In my case, one of my main thrusts of activity this recess is to get round as many of the small shops, restaurants, pubs and businesses in my constituency as I can manage.

These establishments are the lifeblood of the local communities that depend on them. As a former businesswoman I know only too well how hard it is for businesses to keep their head above water. Contrary to a view I hear expressed from time to time about businesses coining it, most of the small businesses I know find it pretty tough to keep going against the ever-imposing burdens of bureaucracy, costs and competition from multiples. Yes – there are those that make a decent profit – and good luck to them, but many are just holding their heads above the water.

Business rates, rent reviews, employment law, red tape – and in some places poorly worked out parking schemes – all take their chunk out of business profits – and in my constituency (Hornsey & Wood Green) a recent slew of rent rises threatened the future of some of our favourite businesses.

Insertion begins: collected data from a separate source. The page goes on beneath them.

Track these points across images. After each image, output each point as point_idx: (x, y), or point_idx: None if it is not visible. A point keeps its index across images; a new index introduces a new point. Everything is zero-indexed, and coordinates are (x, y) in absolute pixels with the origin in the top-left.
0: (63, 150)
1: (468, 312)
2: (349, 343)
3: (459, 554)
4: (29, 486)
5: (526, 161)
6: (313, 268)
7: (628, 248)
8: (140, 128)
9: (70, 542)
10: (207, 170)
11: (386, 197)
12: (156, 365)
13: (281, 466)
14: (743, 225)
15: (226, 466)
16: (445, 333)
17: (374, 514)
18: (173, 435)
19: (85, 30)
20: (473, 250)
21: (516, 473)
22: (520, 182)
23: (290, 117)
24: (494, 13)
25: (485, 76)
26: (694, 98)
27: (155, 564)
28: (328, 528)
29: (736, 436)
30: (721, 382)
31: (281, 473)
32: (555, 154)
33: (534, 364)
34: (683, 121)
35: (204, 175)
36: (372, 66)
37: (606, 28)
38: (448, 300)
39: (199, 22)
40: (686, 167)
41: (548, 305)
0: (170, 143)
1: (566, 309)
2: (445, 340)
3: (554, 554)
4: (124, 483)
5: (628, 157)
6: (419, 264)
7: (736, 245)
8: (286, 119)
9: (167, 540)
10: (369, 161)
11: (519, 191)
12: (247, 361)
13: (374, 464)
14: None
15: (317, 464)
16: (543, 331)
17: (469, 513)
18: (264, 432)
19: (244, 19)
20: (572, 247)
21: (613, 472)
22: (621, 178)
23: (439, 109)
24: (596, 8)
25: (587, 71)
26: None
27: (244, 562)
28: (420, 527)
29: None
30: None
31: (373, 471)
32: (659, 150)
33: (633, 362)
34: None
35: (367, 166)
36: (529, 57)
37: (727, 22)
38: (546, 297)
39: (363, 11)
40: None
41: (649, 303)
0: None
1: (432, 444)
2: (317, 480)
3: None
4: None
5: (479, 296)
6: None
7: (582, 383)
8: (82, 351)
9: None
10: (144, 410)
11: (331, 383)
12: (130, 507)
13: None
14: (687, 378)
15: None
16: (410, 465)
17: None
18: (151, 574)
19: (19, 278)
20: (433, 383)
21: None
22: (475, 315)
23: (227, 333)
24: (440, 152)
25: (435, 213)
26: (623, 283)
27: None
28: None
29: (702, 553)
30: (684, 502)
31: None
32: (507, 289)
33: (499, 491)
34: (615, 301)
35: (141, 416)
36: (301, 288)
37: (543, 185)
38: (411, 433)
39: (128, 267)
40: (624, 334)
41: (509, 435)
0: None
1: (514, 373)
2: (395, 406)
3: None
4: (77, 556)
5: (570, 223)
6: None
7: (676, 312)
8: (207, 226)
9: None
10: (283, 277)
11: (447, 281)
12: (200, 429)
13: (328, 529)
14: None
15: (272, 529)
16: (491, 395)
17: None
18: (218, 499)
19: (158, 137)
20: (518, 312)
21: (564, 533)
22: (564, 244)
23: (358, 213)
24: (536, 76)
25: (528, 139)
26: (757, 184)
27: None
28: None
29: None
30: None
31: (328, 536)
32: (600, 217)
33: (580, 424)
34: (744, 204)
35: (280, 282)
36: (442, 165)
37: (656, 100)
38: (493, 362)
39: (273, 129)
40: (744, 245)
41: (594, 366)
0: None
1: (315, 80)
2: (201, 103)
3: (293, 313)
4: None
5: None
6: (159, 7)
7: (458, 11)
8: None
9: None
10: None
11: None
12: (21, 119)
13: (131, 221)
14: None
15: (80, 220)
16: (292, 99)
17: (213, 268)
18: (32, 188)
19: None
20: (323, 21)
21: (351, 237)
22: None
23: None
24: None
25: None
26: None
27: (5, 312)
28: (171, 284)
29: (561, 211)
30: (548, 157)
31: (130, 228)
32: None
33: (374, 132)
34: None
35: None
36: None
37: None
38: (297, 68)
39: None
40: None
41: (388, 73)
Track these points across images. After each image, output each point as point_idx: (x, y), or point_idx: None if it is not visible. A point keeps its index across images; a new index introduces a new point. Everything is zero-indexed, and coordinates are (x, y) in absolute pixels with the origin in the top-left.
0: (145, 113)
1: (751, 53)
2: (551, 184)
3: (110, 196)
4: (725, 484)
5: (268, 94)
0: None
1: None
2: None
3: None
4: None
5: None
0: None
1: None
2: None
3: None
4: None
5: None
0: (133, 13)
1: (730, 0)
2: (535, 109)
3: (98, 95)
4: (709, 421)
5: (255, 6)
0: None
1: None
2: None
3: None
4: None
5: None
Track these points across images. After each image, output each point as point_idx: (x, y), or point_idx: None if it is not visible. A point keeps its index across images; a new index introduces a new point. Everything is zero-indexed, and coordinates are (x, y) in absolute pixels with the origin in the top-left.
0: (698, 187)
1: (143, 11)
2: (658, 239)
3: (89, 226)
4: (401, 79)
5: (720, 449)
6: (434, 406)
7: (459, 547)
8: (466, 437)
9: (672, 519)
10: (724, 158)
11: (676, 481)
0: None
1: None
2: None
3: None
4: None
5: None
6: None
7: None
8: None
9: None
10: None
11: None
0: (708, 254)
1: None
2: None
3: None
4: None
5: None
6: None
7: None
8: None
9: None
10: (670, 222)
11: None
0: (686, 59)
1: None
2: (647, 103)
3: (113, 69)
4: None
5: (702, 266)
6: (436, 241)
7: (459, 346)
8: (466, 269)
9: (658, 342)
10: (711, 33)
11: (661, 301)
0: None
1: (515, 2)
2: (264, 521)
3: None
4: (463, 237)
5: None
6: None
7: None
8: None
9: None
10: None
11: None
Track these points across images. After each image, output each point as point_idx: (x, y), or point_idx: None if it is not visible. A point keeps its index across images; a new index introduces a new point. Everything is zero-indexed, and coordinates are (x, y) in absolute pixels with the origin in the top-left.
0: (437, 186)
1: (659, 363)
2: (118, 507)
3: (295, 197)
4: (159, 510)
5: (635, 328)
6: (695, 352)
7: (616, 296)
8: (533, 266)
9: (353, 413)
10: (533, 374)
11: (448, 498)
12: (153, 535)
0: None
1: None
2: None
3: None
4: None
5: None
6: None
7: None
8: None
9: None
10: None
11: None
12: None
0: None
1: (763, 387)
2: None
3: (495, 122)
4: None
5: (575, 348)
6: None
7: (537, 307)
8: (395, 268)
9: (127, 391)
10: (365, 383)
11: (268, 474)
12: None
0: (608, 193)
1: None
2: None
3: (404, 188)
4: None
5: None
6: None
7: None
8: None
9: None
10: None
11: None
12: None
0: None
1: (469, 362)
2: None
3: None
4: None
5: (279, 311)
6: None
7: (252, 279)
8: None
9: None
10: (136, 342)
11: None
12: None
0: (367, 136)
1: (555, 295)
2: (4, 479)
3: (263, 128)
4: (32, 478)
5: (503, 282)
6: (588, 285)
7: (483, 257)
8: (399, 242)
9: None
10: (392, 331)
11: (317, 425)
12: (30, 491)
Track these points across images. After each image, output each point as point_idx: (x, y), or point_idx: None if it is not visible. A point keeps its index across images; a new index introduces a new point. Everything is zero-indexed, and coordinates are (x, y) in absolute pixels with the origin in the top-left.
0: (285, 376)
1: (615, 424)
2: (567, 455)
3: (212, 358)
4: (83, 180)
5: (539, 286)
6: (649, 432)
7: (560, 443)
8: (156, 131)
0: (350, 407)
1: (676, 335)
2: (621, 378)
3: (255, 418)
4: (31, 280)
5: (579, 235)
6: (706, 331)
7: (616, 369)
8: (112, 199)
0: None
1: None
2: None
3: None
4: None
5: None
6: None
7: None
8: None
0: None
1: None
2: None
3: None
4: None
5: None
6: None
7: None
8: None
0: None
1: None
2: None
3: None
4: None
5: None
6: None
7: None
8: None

No one says that landlords should not raise rents when the five-yearly or whatever reviews comes around, but just sometimes you have to say that they appear to really push it – often to the point of pushing out the local independent business who has been a good tenant for years. Such businesses cannot always afford the massive hikes put forward and they decide to give up as the rent hike takes virtually all the profit they have struggled to make in a whole year’s work at a stroke – and we lose our long-serving and much loved community shops.

You could take the view that it is a free market and if the landlord can find someone to pay more – then s/he is entitled. I don’t take that view. The market doesn’t work fully and effectively as many of the costs and benefits involved are not reflected in the market prices – for example if the loss of small local shops makes more people travel to big shopping centres, the congestion and pollution that can cause doesn’t get costed and included in the rent level negotiations for the small shops in the first place. Another example – a good range of shops can help regenerate an area, bringing all sorts of benefits in terms of reduced poverty, reduce crime and happier communities that at best only tangentially feature in the profit and loss accounts of the landlord.

Moreover, the little businesses cannot pay the key money to get into the market or the high rents that the multiples can afford. That sort of obstacle to small businesses competing with large firms is another market failure, and that’s why we need policies to address them.

Two in particular appeal to me – landlords should be more willing to let small and new businesses pay a smaller proportion of their rent in advance, until the business and the cash flow builds up. In addition, just as we are used to the idea that property developers should provide some affordable housing when making housing developments, why shouldn’t shopping developments have similar conditions – if you get to make a big new retail development, part of the quid pro quo could be that you have to provide some affordable retail spaces?

And the other key necessity – is for local authorities to please, please, please, properly consult with local businesses and residents before they next come up with parking plans that will affect trade!